Ultraviolet (UV) light emission diode (LED), which is mercury free and theoretically more energy efficient, has now become an alternative to conventional UV lamps in water disinfection industry. In this research, the disinfection performance of a novel sequential process, UVA_365nm LED followed by UVC_265nm LED (UVA-UVC), was evaluated. The results revealed that the responses of different bacterial strains to UVA-UVC varied. Coupled with appropriate dosages of UVC, a 20 min UVA pre-radiation provided higher inactivations (log inactivation) of E. coli ATCC 11229, 15597 and 700891 by 1.2, 1.4 and 1.2 times, respectively than the sum of inactivations by UVA alone and UVC alone. On the contrary, the inactivation of E. coli ATCC 25922, the most UVC sensitive strain, decreased from 3 log to 1.8 log after UVA pre-radiation. A 30 min UVA pre-radiation did not affect the photo repair capacity of the four strains (n = 23, p > 0.1), but their dark repair ability was significantly inhibited (n = 14, p < 0.05). Mechanism study was conducted for two representative strains, E. coli ATCC 15597 and 25922 to understand the observed effect. The hypothesis that UVA pre-radiation promoted the yield of reactive oxygen species (ROS) was rejected. ELISA results indicated that 18% more cyclobutane pyrimidine dimers (CPD) were formed in E. coli ATCC 15597 with UVA pre-radiation (n = 3, p < 0.01), however, the CPD levels of E. coli ATCC 25922 was the same with or without UVA pre-radiation (n = 3, p > 0.01). Considering the results of both dark repair and CPD formation, it was concluded that the increased UV sensitivity of E. coli 15597 was originated from the increased CPD. For E. coli ATCC 25922, the enhanced UV resistance was attributed to the strain's adoption of a survival strategy, translesion DNA synthesis (TLS), when triggered by UVA pre-radiation. The study on UmuD protein, which is a key protein during TLS, confirmed this hypothesis.

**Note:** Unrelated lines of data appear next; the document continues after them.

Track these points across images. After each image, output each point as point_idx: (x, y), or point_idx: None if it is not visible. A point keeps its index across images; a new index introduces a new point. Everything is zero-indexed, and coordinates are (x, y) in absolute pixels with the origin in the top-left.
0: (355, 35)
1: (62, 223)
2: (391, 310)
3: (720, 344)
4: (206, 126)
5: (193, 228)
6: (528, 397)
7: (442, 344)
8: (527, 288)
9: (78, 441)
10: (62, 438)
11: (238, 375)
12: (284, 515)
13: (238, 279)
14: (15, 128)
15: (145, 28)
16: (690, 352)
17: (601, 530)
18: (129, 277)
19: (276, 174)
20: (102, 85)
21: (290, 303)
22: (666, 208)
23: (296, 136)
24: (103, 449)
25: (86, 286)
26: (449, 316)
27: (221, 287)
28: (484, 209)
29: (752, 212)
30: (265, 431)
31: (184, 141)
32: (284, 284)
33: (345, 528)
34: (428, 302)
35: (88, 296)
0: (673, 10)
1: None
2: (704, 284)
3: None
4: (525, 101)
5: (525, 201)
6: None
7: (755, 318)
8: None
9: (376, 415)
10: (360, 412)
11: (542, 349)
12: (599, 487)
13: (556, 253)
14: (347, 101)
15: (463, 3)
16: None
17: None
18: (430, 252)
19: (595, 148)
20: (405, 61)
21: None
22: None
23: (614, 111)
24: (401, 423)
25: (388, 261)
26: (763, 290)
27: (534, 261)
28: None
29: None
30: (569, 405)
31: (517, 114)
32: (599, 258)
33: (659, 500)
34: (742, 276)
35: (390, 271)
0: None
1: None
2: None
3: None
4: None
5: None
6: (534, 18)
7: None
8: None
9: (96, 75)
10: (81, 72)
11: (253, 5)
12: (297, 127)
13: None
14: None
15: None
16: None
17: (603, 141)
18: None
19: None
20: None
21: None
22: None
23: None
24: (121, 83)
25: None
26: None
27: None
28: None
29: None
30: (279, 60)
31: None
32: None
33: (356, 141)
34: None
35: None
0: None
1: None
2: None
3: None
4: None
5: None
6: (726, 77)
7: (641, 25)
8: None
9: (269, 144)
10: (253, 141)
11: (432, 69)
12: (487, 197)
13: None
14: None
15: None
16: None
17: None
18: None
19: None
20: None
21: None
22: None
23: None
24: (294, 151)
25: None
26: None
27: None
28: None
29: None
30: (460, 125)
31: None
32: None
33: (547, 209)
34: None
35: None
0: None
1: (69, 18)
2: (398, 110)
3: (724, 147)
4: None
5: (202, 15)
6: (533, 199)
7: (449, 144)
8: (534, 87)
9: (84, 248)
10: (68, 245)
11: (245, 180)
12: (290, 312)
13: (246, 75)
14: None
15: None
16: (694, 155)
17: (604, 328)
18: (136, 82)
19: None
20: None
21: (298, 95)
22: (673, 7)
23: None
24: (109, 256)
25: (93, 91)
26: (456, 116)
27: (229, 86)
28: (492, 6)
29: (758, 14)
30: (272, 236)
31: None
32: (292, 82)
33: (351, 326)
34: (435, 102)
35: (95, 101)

无汞且理论上更节能的紫外线（UV）发光二极管（LED）现在已成为水消毒行业中传统紫外线灯的替代品。在这项研究中，评估了一种新的顺序过程的消毒性能，即_365nm UVA LED之后是_265nm UVC LED（UVA-UVC）。结果表明，不同细菌菌株对UVA-UVC的反应各不相同。加上适当剂量的UVC，20分钟的UVA预辐射分别使大肠杆菌ATCC 11229、15597和700891的灭活（对数灭活）分别比单独通过UVA和UVC的灭活总和高1.2倍，1.4倍和1.2倍。独自的。相反，大肠杆菌的灭活对UVC最敏感的菌株ATCC 25922，在UVA预辐射后从3 log降低到1.8 log。30分钟的UVA预辐射不会影响这四个菌株的光修复能力（n = 23，p> 0.1），但是它们的暗修复能力却被显着抑制（n = 14，p <0.05）。为研究两种代表性菌株大肠杆菌ATCC 15597和25922进行了机理研究，以了解观察到的效果。否定了UVA预辐射可提高活性氧（ROS）产量的假设。ELISA结果表明，通过UVA预辐射在大肠杆菌ATCC 15597中形成的环丁烷嘧啶二聚体（CPD）多18％（n = 3，p <0.01），但是，大肠杆菌的CPD水平带有或不带有UVA预辐射的ATCC 25922相同（n = 3，p> 0.01）。考虑到黑暗修复和CPD形成的结果，可以得出结论，大肠杆菌15597的UV敏感性增强是由于CPD升高。对于大肠杆菌ATCC 25922，增强的抗紫外线性归因于该菌株在被UVA预辐射触发时采用了生存策略，即病灶DNA合成（TLS）。对TLS过程中的关键蛋白UmuD蛋白的研究证实了这一假设。